In de Hoogbouwnota wordt aangegeven dat de stad Eindhoven een drietal campusterreinen telt. Evenals De High Tech Campus en Vredeoord kenmerkt het campusterrein van de TU/e zich door duidelijk begrensde gebieden met een open structuur. Op het terrein staan gebouwen tot ongeveer het L-niveau met kantoorfunctie en kennisgerelateerde functies. Het campusterrein wordt in de nota aangemerkt als een 'te koesteren hoogbouwstructuur'. Een belangrijke doelstelling is om de openheid van de bebouwingsstructuur herkenbaar te laten. Aansluitend op de hoogbouwtorens zullen verdere ontwikkelingen ondergeschikt blijven aan de structurerende hoogbouw. De te ontwikkelingen hoogbouw zal de bestaande hoogbouwstructuur verder accentueren, maar niet verstoren. Daarom zullen de nieuwe hoogteaccenten een maximale hoogte van 45 m krijgen.
Het Uitvoeringsprogramma Klimaatbeleid 2009-2012 (Gemeente Eindhoven, 2008) beschrijft ambities en projecten voor de periode 2009-2012 en levert daarmee een wezenlijke bijdrage aan de realisatie van de lange termijnvisie van de gemeente Eindhoven ten aanzien van het onderwerp energie en klimaat. De visie van de gemeente Eindhoven is samen te vatten in de volgende twee punten:
Het uitvoeringsplan is ingedeeld in zeven hoofdthema's. Binnen zes van deze thema's liggen grote kansen en mogelijkheden voor energiebesparing en/of gebruik van duurzame energie. Binnen elk thema zijn één of meerdere ambities geselecteerd.
Voor onderhavig plan geldt, dat het thema 'Utiliteitsbouw' relevant is. Ten aanzien van dit thema wordt het volgende vermeld:
Uitstraling en comfort zijn belangrijke items bij de ontwikkeling van nieuwe utiliteitsgebouwen. Net als woningen hebben kantoren en utiliteitsgebouwen een lange levensduur. Duurzaam bouwen en de keuze voor innovatieve energiesystemen leiden tot gebouwen met een hoog comfort, een hoge kwaliteit, een goede uitstraling en een langere levensduur.
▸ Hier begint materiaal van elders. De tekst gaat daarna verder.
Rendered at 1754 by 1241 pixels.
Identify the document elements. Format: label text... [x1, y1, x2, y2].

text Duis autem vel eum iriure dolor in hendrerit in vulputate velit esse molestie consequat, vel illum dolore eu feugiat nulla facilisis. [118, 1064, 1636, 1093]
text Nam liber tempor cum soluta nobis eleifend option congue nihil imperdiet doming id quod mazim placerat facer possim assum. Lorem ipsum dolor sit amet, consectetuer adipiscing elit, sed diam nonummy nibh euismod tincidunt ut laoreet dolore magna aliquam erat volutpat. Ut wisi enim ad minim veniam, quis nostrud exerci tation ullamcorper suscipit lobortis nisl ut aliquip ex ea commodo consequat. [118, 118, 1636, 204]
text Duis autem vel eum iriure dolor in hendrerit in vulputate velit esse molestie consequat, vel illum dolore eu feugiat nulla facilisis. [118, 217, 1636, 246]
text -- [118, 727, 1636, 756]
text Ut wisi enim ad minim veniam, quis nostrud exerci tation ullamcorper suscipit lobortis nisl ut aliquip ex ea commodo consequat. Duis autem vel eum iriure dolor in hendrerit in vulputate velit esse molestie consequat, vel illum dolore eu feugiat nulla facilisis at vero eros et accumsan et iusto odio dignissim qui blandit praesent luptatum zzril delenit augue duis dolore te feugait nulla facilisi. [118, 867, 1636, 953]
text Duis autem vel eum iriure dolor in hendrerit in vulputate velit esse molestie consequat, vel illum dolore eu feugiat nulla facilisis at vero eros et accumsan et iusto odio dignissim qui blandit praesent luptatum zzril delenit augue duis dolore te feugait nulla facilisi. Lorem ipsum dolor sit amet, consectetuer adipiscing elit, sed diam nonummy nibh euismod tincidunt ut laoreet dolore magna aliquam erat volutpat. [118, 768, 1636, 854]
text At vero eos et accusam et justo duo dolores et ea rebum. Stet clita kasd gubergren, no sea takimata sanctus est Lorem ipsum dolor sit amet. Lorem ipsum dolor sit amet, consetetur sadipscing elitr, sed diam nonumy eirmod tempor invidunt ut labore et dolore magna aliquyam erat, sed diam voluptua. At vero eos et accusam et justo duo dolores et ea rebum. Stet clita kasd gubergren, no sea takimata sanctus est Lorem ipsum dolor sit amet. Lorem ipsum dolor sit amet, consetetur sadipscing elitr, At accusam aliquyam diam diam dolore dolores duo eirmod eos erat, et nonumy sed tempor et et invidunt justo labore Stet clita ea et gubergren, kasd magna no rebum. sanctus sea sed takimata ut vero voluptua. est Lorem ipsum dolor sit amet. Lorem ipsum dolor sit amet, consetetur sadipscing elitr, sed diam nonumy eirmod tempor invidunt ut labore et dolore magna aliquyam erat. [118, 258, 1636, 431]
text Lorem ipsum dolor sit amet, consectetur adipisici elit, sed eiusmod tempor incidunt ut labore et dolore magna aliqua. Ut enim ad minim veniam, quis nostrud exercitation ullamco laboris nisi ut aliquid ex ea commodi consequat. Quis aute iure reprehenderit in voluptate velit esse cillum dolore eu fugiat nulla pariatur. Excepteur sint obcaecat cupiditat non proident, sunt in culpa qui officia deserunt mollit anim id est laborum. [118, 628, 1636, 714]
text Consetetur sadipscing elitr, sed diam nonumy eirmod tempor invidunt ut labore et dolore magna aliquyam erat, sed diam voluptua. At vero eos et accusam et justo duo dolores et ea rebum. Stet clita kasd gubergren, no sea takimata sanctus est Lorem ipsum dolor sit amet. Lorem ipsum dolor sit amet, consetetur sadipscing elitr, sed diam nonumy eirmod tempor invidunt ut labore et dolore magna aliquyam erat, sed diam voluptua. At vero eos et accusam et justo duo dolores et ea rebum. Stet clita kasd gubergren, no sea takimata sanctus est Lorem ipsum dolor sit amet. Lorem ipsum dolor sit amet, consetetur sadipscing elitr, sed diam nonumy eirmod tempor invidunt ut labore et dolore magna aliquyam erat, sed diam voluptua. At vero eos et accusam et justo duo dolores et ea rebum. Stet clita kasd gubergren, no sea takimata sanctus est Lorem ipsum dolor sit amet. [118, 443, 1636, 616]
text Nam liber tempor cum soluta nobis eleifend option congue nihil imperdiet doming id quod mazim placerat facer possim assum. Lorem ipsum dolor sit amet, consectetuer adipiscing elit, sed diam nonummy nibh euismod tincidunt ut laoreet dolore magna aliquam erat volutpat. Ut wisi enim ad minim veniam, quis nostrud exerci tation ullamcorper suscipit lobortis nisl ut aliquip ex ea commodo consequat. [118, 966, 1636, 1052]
Met de Kantorennota (Gemeente Eindhoven, 2005) beschikt de gemeente Eindhoven over een heldere visie op de fasering en segmentering van de verschillende kantorenlocaties. Met de Kantorennota worden twee doelen beoogd:
Het universiteitsterrein maakt volgens de kantorennota geen onderdeel uit van een kantorenmilieu. Het enige kantoor op het universiteitsterrein is Kennispoort. In dit kantorengebouw is onder andere de Kamer van Koophandel gevestigd. Verder zijn er aan de universiteit gelieerde functies ondergebracht.
Groenbeleidsplan.
De gemeenteraad heeft op 5 november 2001 het Groenbeleidsplan (GBP) 2001 vastgesteld. Dit beleidsplan geeft de hoofdlijnen weer van het gemeentelijke groenbeleid. Het is de richtinggevende basis voor een gebiedsgerichte planontwikkeling op lagere schaalniveaus. Gestreefd wordt naar een opwaardering van de groene ruimte in de stedelijke gebieden. Er wordt voorts ingespeeld op de toenemende behoefte om de natuur sterker te laten doorklinken in het ruimtelijke beleid. Gestreefd wordt naar een stad met een hoogwaardig groen woon- en werkklimaat.
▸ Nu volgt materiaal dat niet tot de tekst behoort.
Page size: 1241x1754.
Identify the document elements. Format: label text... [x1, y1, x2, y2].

Eindhoven is een stad met een hoge groenambitie. Volgens het Groenbeleidsplan sluit het groene imago goed aan bij de ambitie van Eindhoven als Technologiestad, zoals bij de Philips High Tech Campus en het TU/e-terrein in beeld gebracht wordt. Het ontwikkelen van een hoofdgroenstructuur als duurzame contramal voor het stedelijk gebied is een belangrijke doelstelling.
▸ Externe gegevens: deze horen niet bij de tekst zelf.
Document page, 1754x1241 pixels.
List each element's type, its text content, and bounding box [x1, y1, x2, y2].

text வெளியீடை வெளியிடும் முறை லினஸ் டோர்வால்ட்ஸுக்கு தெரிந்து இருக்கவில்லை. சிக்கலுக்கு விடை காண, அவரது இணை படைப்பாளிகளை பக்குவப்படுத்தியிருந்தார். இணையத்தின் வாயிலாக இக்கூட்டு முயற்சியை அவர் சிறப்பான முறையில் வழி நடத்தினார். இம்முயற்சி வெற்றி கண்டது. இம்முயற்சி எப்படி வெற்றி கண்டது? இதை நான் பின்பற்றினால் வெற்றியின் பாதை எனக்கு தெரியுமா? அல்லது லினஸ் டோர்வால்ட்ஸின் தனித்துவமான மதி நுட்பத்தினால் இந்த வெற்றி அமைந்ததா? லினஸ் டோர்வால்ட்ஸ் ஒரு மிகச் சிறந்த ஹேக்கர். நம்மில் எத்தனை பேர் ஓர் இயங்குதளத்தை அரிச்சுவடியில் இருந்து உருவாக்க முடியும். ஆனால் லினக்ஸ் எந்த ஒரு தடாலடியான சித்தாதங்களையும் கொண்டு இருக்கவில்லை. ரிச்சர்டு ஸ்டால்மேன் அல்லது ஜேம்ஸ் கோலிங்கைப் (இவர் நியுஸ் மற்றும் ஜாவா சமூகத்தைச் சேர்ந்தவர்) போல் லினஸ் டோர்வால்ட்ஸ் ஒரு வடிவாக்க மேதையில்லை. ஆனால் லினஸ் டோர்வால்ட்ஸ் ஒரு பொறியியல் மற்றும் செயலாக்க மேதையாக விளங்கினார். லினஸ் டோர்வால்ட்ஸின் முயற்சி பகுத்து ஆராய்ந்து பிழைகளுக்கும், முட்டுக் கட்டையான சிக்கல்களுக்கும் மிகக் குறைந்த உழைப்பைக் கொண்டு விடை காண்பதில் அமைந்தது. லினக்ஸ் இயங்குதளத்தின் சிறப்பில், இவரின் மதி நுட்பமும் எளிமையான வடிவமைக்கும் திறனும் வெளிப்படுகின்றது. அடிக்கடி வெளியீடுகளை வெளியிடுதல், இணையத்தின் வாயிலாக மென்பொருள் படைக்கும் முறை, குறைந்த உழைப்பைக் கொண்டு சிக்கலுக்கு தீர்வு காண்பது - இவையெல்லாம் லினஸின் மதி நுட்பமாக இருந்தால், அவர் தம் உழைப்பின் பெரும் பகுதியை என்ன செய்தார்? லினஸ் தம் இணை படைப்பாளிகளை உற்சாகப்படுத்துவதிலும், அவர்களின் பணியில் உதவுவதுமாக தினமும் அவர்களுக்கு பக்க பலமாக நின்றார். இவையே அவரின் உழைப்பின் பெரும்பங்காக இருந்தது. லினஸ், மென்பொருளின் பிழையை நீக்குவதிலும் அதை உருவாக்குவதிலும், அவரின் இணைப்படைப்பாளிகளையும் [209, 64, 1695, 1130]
Het TU/e-terrein wordt in het Groenbeleidsplan aangeduid als een gebied dat valt onder de categorie 'Stad, rood bepalend'. In deze categorie heeft het groen een ondersteunende functie aan de stedelijke identiteit of een recreatieve functie voor de woonomgeving. Aan de zuidkant van het TU/e-terrein wordt een gebied aangeduid met de categorie 'Stad, groen bepalend'. Dit zijn stedelijke gebieden met een uitgesproken groen karakter die bovendien aansluiten bij de hoofdgroenstructuur en deze daardoor versterken. Aan de oostzijde van het TU/e-terrein, net buiten de stadsring, ligt de Karpendonckse Plas. Dit gebied is aangeduid als 'multifunctioneel groen'. Een zone langs de Dommel is aangewezen als 'Natuur'.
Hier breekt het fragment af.